• Challenges
a) From the article on Ralph Bakshi's animation, can you pull out the passage that begins at the words "In 1999 an animated" and stops after "with his life."?
b) How would you render this sentence from the article on Ralph Bakshi's animation in Spanish: "At the time it held the world record not only for the greatest number of profanities in an animated movie, but in any movie ever."
c) Could you keep writing the article on Ralph Bakshi's animation, picking up after its last sentence?

• Selected extract
How the godfather of X-rated animation—subject of recent screenings—paved the way for South Park

by
Alexander Aciman
November 30, 2012
Image from Heavy Traffic, directed by Ralph Bakshi.(Courtesy of the artist)
Image from Heavy Traffic, directed by Ralph Bakshi.(Courtesy of the artist)

In 1999 an animated film whose very title is a not-so-subtle allusion to a big uncircumcised penis was released. At the time it held the world record not only for the greatest number of profanities in an animated movie, but in any movie ever. Its main characters were four third-grade children. This is, of course, the movie South Park: Bigger, Longer, & Uncut. Incidentally, the film was rated R, even though one character spends the duration of the film trying to figure out what the clitoris is, and even though the clitoris later appears to him as mythological, philosophical vision telling him what to do with his life.

But, as boundary-pushing as this film was, the aesthetic that inspired it—and the many South Park-related and -inspired cultural phenomena that followed—may be said to have originated a quarter-century earlier, with Heavy Traffic, directed byRalph Bakshi. A follow-up to Fritz the Cat, Heavy Traffic (1973), whichrecently screened at New York’s Museum of Art and Design as part of their Adults After Dark series featuring avant-garde and revolutionary animators, reminds viewers that leaving certain cartoons in the hands of children can be a very, very dangerous thing.

• Records provided
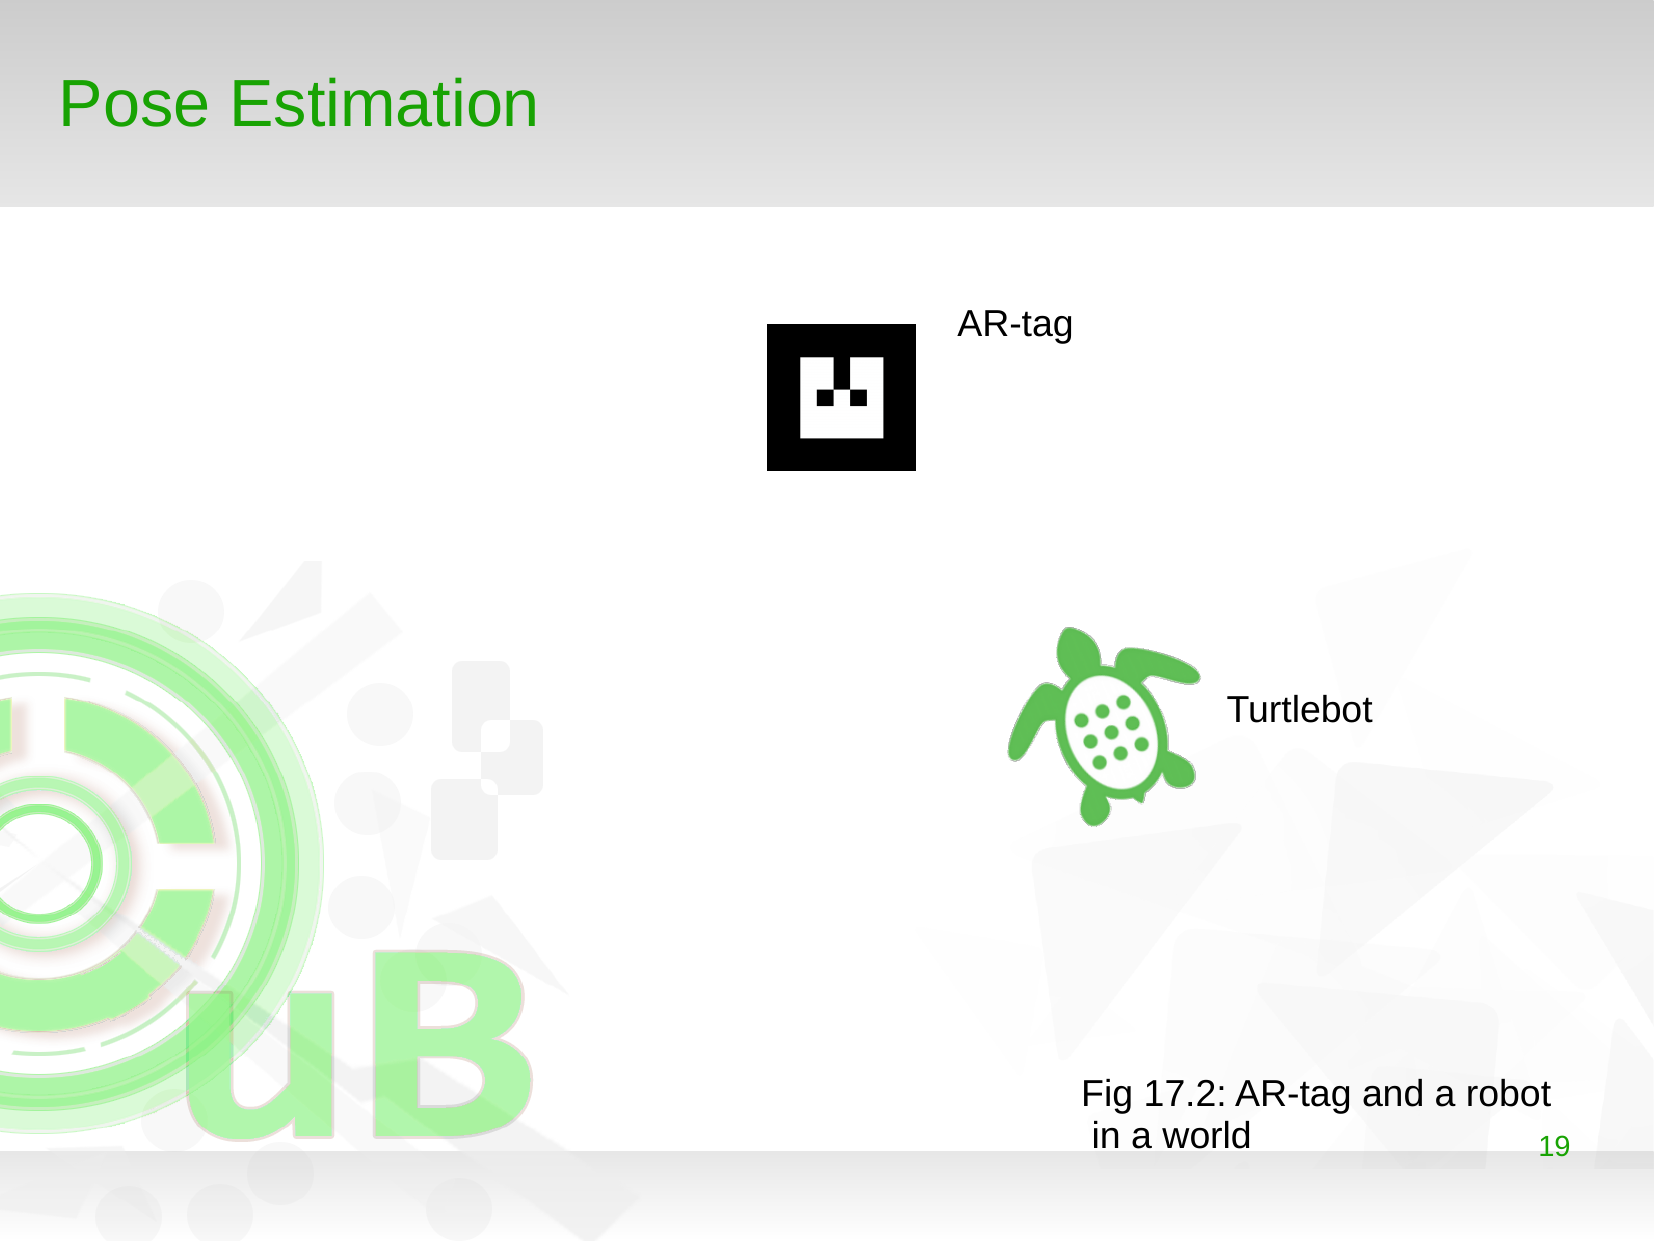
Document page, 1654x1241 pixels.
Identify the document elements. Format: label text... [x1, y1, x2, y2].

picture [767, 324, 916, 471]
picture [915, 548, 1654, 1169]
text_box Turtlebot [1211, 681, 1388, 739]
text_box AR-tag [942, 295, 1089, 353]
text_box Fig 17.2: AR-tag and a robot in a world [1066, 1065, 1567, 1165]
title Pose Estimation [59, 19, 1595, 188]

• Answers to the tasks
a)
In 1999 an animated film whose very title is a not-so-subtle allusion to a big uncircumcised penis was released. At the time it held the world record not only for the greatest number of profanities in an animated movie, but in any movie ever. Its main characters were four third-grade children. This is, of course, the movie South Park: Bigger, Longer, & Uncut. Incidentally, the film was rated R, even though one character spends the duration of the film trying to figure out what the clitoris is, and even though the clitoris later appears to him as mythological, philosophical vision telling him what to do with his life.

b) En aquel momento ostentaba el récord mundial no solo del mayor número de groserías en una película animada, sino en cualquier película de la historia.

c)
In Heavy Traffic, reality is altered from the moment an animated character walks across a black-and-white photograph of New York and the unsettling opening lines are narrated by Michael Corleone, the film’s 22-year-old protagonist: What makes you happy? What makes you unhappy? Where do you go? Where do you hide? The opening wastes no time in reminding viewers that Heavy Traffic—as was Fritz the Cat—is rated X. Fritz was a cartoon, an almost childish animated version of Fear and Loathing in Las Vegas, but already Heavy Traffic feels like a meditatively thorough, and even philosophical, movie. And then a woman’s breast pops out of her dress. And then another, and another, until one can’t help but ask if they even count as a nipple slips, since each one requires such careful planning and animation.

The dark and dirty portrait of life in New York City as shown in Heavy Traffic seems fitting for a story told by Ralph Bakshi, who was born just before World War II in Haifa. When his family moved to Brooklyn in 1939, Bakshi was drawn not only to comics and cartoons, but to the streets of New York. Often he would dig through garbage dumpsters to fish out comic books, and so it seems only logical that someone who, quite ironically, never saw a distinction between filth and cartoons, would go so far as to pioneer a new way of looking at the role and popular conception of animation itself. By nudging obscenity into the mainstream, Bakshi cleared the way for movies like South Park to be rated R instead of X.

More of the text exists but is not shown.